Hervé Sellin sur la crête du paradoxe
Formé à la double école des clubs de la capitale et de la classe d’Aldo Ciccolini au Conservatoire de Paris, Hervé Sellin partagea en septembre 2020, avec Jean-Paul Celea et Denis Leloup, les redoutables pupitres du Triple Concerto pour trombone, piano et contrebasse.
J’ai réécouté avec bonheur (et émotion) notre version du Triple Concerto. Bon sang, quelle difficulté! Mais quelle écriture et quelle énergie ! Le grand pari que constitue ce concerto, c’est que tout y est écrit et que tout doit paraître improvisé. Le pianiste Guillaume de Chassy, avec qui je m’entretenais quelques temps après la diffusion du concert sur France Musique ne parvenait pas à croire que tout ceci était écrit. À son oreille, ce ne pouvait être qu’improvisé. Et c’est bien ainsi que cela doit être joué. Avec ce paradoxe que tout en ayant l’air improvisé, tout en étant du pur Martial Solal, ça n’est pas du jazz. Et pourtant, s’il a fait appel sur ce concerto à Jean-Paul Celea, à Denis Leloup et à moi-même, c’est que ça ne peut être joué que par des jazzmen. On ne trouve pas une mesure de walking bass dans la partie de contrebasse, entièrement écrite comme tout le reste et destinée originellement à Jean-François Jenny-Clark – Jean-Paul Celea était évidemment idéal dans ce rôle. C’est une partie funambule, tout comme la celle de trombone jouée par Denis Leloup, complice de toutes les aventures orchestrales de Martial depuis les années 1980. Avec ce handicap pour tous deux : Martial écrit pour tous les instruments comme il écrit pour lui et son piano. Le challenge pour moi était ailleurs. Au-delà de la difficulté technique de cette partition, d’autant moins insurmontable qu’elle est composée pour mon instrument, il s’agissait pour moi de prendre la place de Solal – sur une musique pensée par lui et écrite pour lui-même – sans pour autant vendre mon âme au diable en renonçant à cette spécificité de l’interprète qui consiste à s’approprier l’œuvre du compositeur. C’est une situation difficile, mais excitante, tout à la fois un honneur et un bonheur. J’ai tout donné. Et sur ce point, nous étions tous trois également engagés.

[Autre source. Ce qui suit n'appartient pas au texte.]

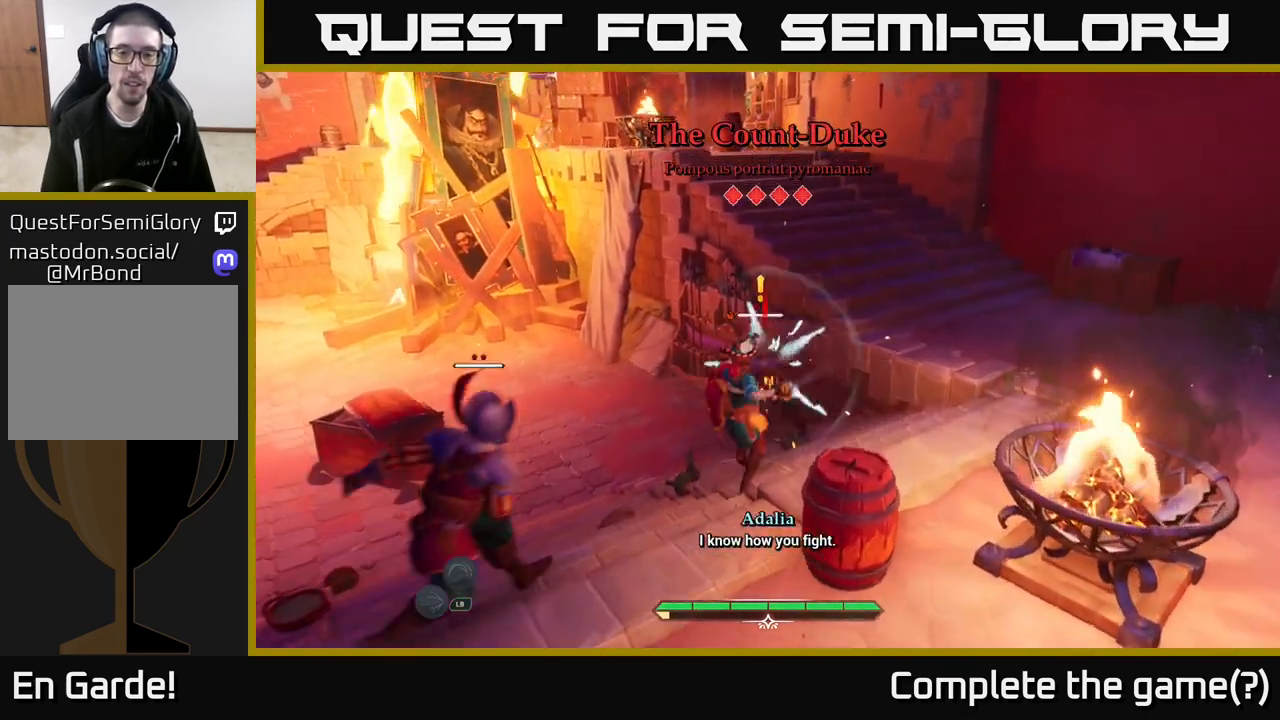
{"buttons": [], "left_stick": "left", "right_stick": "center", "events": [[100, "X", "up"], [433, "left_stick", "left"]]}
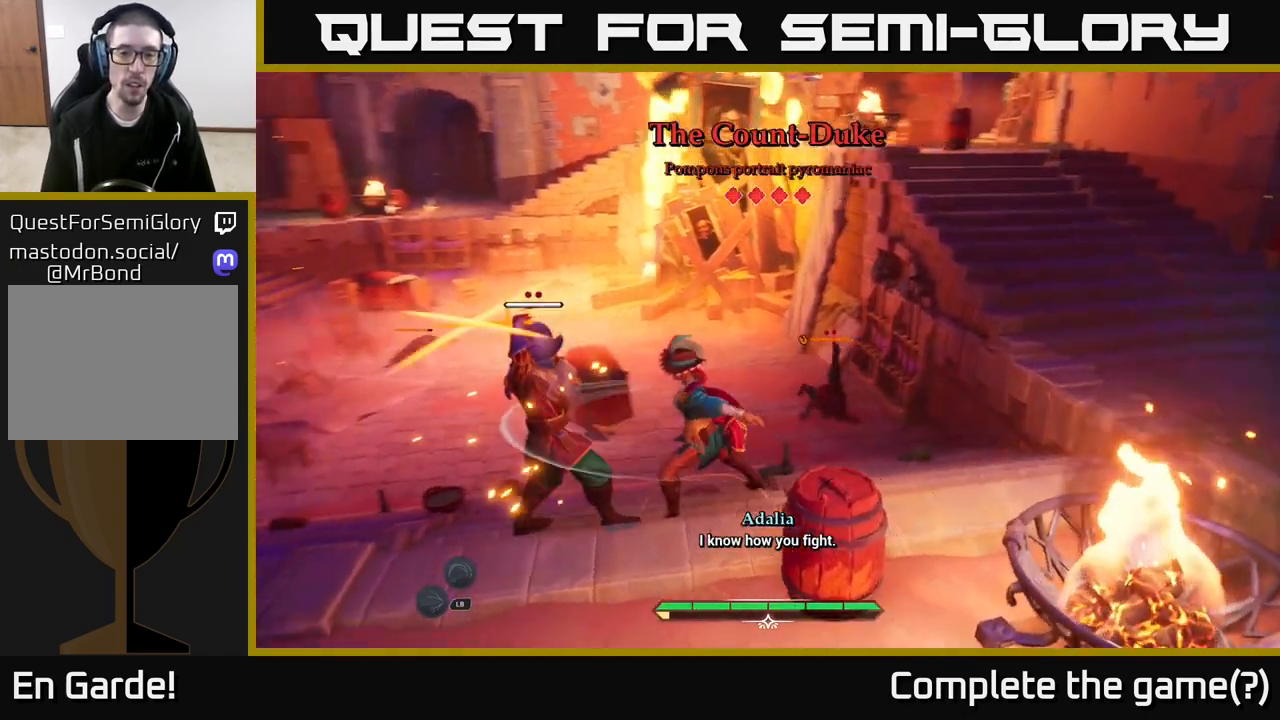
{"buttons": [], "left_stick": "down-right", "right_stick": "center", "events": [[17, "B", "down"], [83, "B", "up"], [250, "B", "down"], [317, "B", "up"], [450, "left_stick", "down-right"]]}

Quant à l’orchestre, pour lui aussi Martial écrit comme il improvise. C’est tout lui, c’est son univers que l’on entend d’un pupitre à l’autre, avec ce côté feu follet du réflexe. Les pupitres n’accompagnent jamais, c’est une continuelle partie de ping-pong entre eux et les solistes, dans une permanente situation d’inattendu qui interdit à ces derniers de se caler sur l’orchestre, notre principale sécurité reposant sur une écriture rythmique, d’une précision admirable, à la crête du tempo. Notre seul regret, c’est probablement d’avoir manqué du temps de préparation nécessaire à une assimilation suffisante pour goûter totalement ce qui se jouait autour de nous. Ça n’en reste pas moins une belle aventure.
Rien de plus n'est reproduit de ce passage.